Additionally, what happens when we want to correlate these logs with tens of other systems?
I guess I don't agree that distributed log analysis simplifies the problem any more than centralized log analysis does. If the primary concern is cost, then you can save equivalent amounts of money with a different lifecycle policy for centralized logs.
EDIT: Btw, don't get me wrong, you are asking the right questions that HubSpot's performance team should be asking. The first phase of a cost savings program should observe benefits against cost, or stated another way, requirements vs cost. You're asking the right question, i.e., uhm, how do we actually use this data after we log it? I find it striking that this cost analysis didn't say anything about the end-user's use cases or benefits. Sure, we can optimize a system and save 40% the cost, but what if no one is using the system? Then we could save 100% the cost.
Setting aside that the human time required for the investigation was probably close to $40-50, it was still not a slam dunk to get the business to shrink retention to a few days for critical debug.
I get that modern tech companies log every movement and interaction a user has with an app, far beyond any amount that is reasonable, but surely at some point you can go “we probably don’t need this”.
It shouldn’t be a matter of “let’s compress the logs”, it should be a “are we even using these logs”.
At 20% of storage costs, the should makes a lot of sense to focus on. Once it becomes 1% of storage costs it’s maybe not as problematic though. The magnitude to which, “let’s compress the logs” changes how much something like “am I logging too much” matters is important. Taking it to the absurd, if logging storage were free why not retain all logs. And if logging is cheap, why invest in complicated guardrails for what qualifies as important logs.
A specific consideration for us is organizational inertia. We have a lot of teams using infrastructure in a lot of ways both intended and unintended. One thing, for better or worse, that has been emphasized for us is developer velocity. Which includes things like abstracting “do I need to log this” from most engineers. We have some guardrails to alert if you do some egregious volume.
I think we do often opt for non-invasive infra solutions first because they have much shorter delivery times and less risk of stalling on long-tail outliers. They avoid very expensive organizational costs of buy in and team-level migration. I’m not suggesting this is the best organizational model, but it also transcends one team’s influence.
That ends up circling back around to the start of the problem. If we can transparently reduce the cost burden of some heavily-used internal infrastructure within the same relative magnitude of applying a paradigm shift on the usage of the same internal infrastructure, the former wins out.
I'm looking forward to the next post.
If each service has a unique IAM role, which it definitely should do, wouldn’t you be able to track this via a combination of cloudtrail and proper resource tags?
The post fails to mention this system is also tracking internal data dimensions like customer ids, such that we can also use this sampled data to estimate the cost of customers (and joining that with tiers of customers, and so forth).

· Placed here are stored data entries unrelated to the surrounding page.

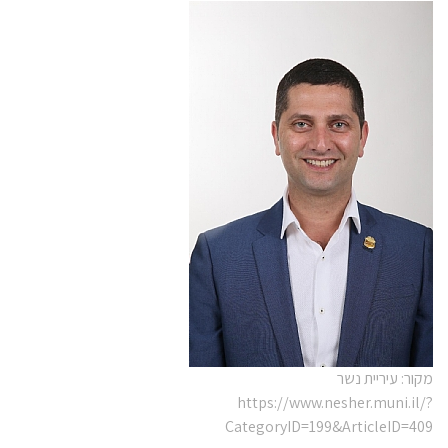
מקור: עיריית נשר
https://www.nesher.muni.il/?
CategoryID=199&ArticleID=409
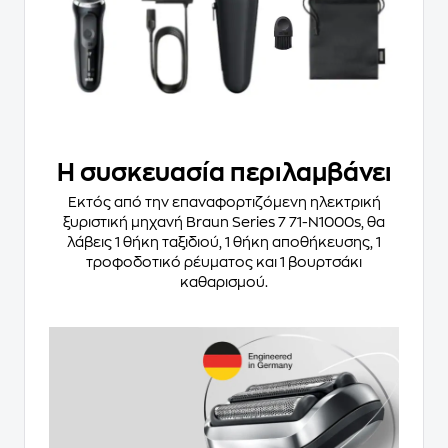
Η συσκευασία περιλαμβάνει
Εκτός από την επαναφορτιζόμενη ηλεκτρική
ξυριστική μηχανή Braun Series 7 71-N1000s, θα
λάβεις 1 θήκη ταξιδιού, 1 θήκη αποθήκευσης, 1
τροφοδοτικό ρέυματος και 1 βουρτσάκι
καθαρισμού.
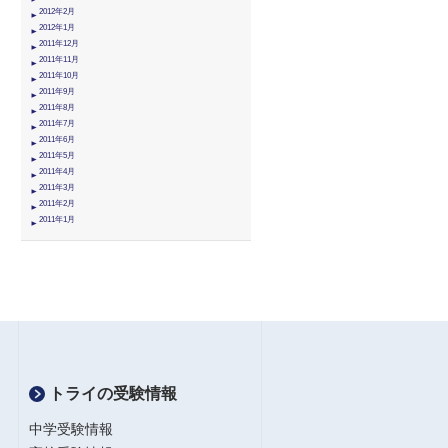
2012年2月
2012年1月
2011年12月
2011年11月
2011年10月
2011年9月
2011年8月
2011年7月
2011年6月
2011年5月
2011年4月
2011年3月
2011年2月
2011年1月
トライの受験情報
中学受験情報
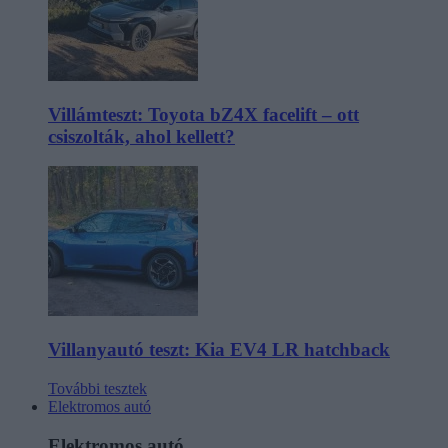
Villámteszt: Toyota bZ4X facelift – ott
csiszolták, ahol kellett?
Villanyautó teszt: Kia EV4 LR hatchback
További tesztek
Elektromos autó
Elektromos autó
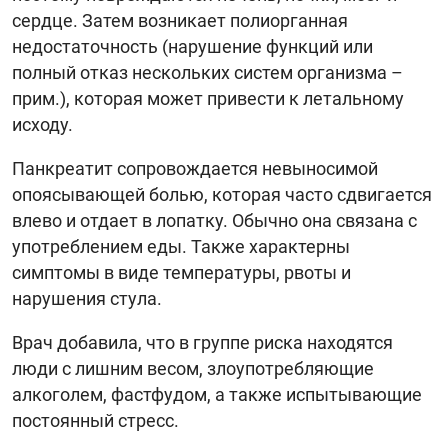
сердце. Затем возникает полиорганная
недостаточность (нарушение функций или
полный отказ нескольких систем организма –
прим.), которая может привести к летальному
исходу.
Панкреатит сопровождается невыносимой
опоясывающей болью, которая часто сдвигается
влево и отдает в лопатку. Обычно она связана с
употреблением еды. Также характерны
симптомы в виде температуры, рвоты и
нарушения стула.
Врач добавила, что в группе риска находятся
люди с лишним весом, злоупотребляющие
алкоголем, фастфудом, а также испытывающие
постоянный стресс.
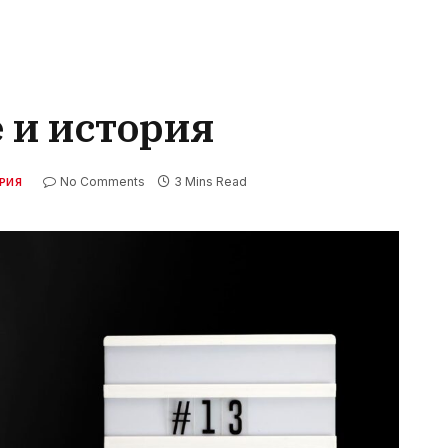
 и история
No Comments
3 Mins Read
РИЯ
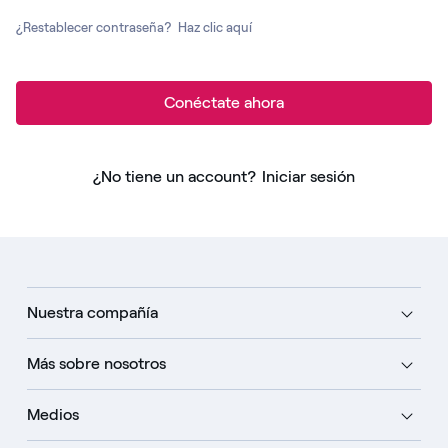
¿Restablecer contraseña?
Haz clic aquí
Conéctate ahora
¿No tiene un account?
Iniciar sesión
Nuestra compañía
Más sobre nosotros
Medios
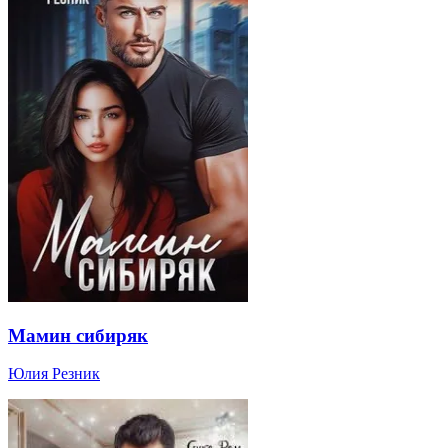
Мамин сибиряк
Юлия Резник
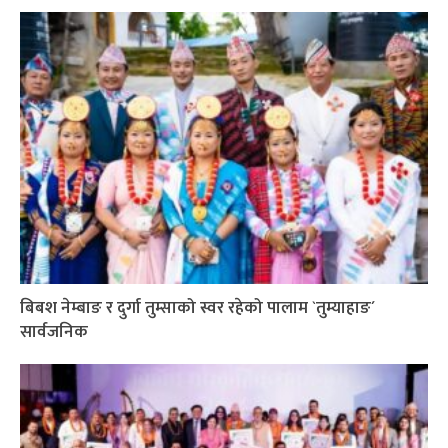
बिबश नेम्बाङ र दुर्गा तुम्साको स्वर रहेको पालाम `तुम्याहाङ´
सार्वजनिक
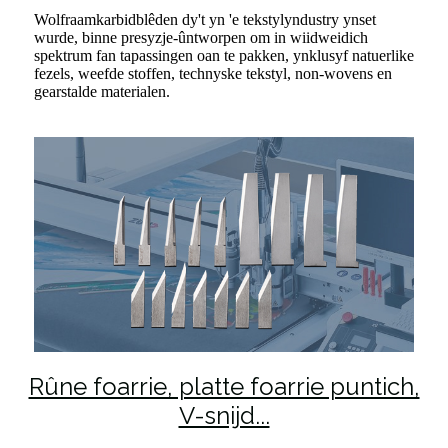
Wolfraamkarbidblêden dy't yn 'e tekstylyndustry ynset
wurde, binne presyzje-ûntworpen om in wiidweidich
spektrum fan tapassingen oan te pakken, ynklusyf natuerlike
fezels, weefde stoffen, technyske tekstyl, non-wovens en
gearstalde materialen.
Rûne foarrie, platte foarrie puntich,
V-snijd...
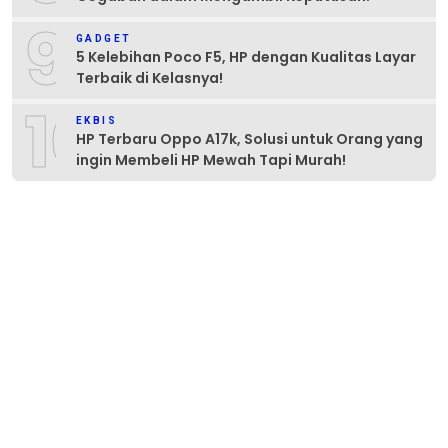
9
GADGET
5 Kelebihan Poco F5, HP dengan Kualitas Layar
Terbaik di Kelasnya!
10
EKBIS
HP Terbaru Oppo A17k, Solusi untuk Orang yang
ingin Membeli HP Mewah Tapi Murah!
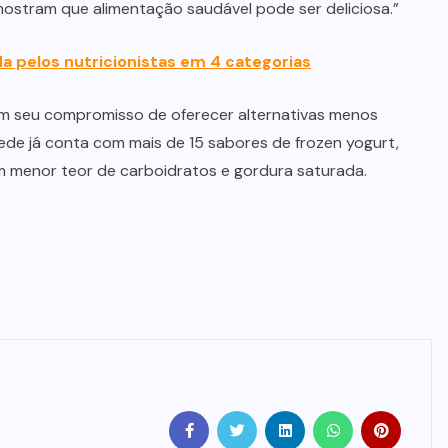
ostram que alimentação saudável pode ser deliciosa.”
a pelos nutricionistas em 4 categorias
m seu compromisso de oferecer alternativas menos
rede já conta com mais de 15 sabores de frozen yogurt,
 menor teor de carboidratos e gordura saturada.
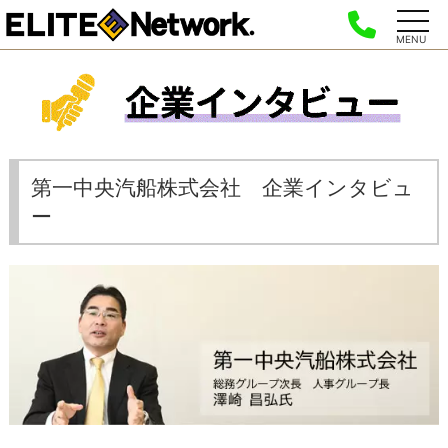
MENU
第一中央汽船株式会社 企業インタビュ
ー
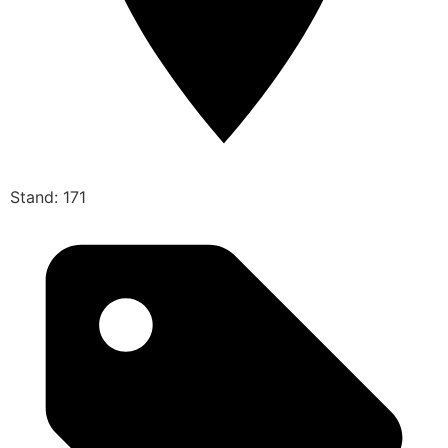
Stand: 171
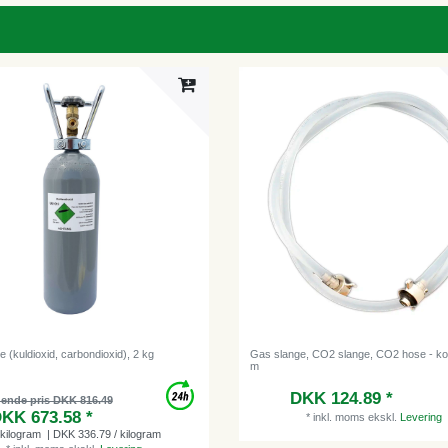
 (kuldioxid, carbondioxid), 2 kg
Gas slange, CO2 slange, CO2 hose - ko
m
DKK 124.89 *
dende pris DKK 816.49
KK 673.58 *
*
inkl. moms
ekskl.
Levering
kilogram
| DKK 336.79 / kilogram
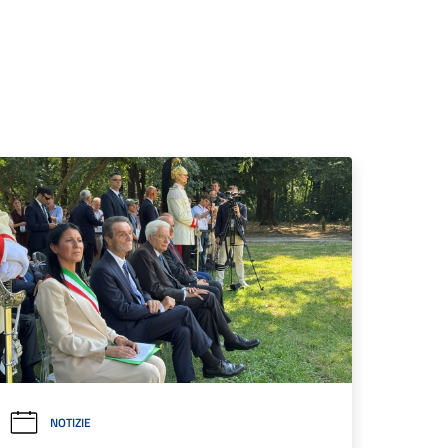
NOTIZIE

I'm also not sure if that would allow us to attribute the cost of our datastore utilizations since those are not AWS-hosted versions but ones we run ourselves. The traffic interception lets us be able to say that Application A is using 75% of database cluster XYZ, and therefore that application/product group are most likely responsible for that share of how much the database costs.
The last thing I'll mention is that CloudTrail has the potential to be expensive on its own, I believe at least moreso than us storing the raw data in S3 for something like Athena to read. I don't think I'll be writing about it, but we've also done work this last year to trim down what we track in CloudTrail due to the cost of events (for example tracking everything in S3 ends up being pretty expensive).
Is this always true? Typically the shared resources you care about are CPU, memory and disk. I would say an application issuing fewer, much heavier queries is using the shared resource more than an application that issues more really simple queries. And this doesn’t correlate much to disk usage right?
There isn’t really a good solution to this. You can use a combination of query sampling and per-app databases to correlate this better.
Great post though, this is something we’ve been dealing and experimenting with recently.
Also is not clear to me how intercepting calls helped you to figure out the offending services?
As for the call sampling/interception, that did not factor into discovering the high cost buckets in the logging case study. It was mostly relevant to generally describing how we track costs and it ends up being useful in other scenarios. For example it could be used to assess the estimated unit economics of customers subscribed into a specific product tier.
We also have the death star microservice model, so even relatively simple attribution can be helpful when you want to run a query like “for my team which owns 30 applications, tell me the monthly attributed cost grouped by resource” and that will be able to return all the associated database and cloud costs.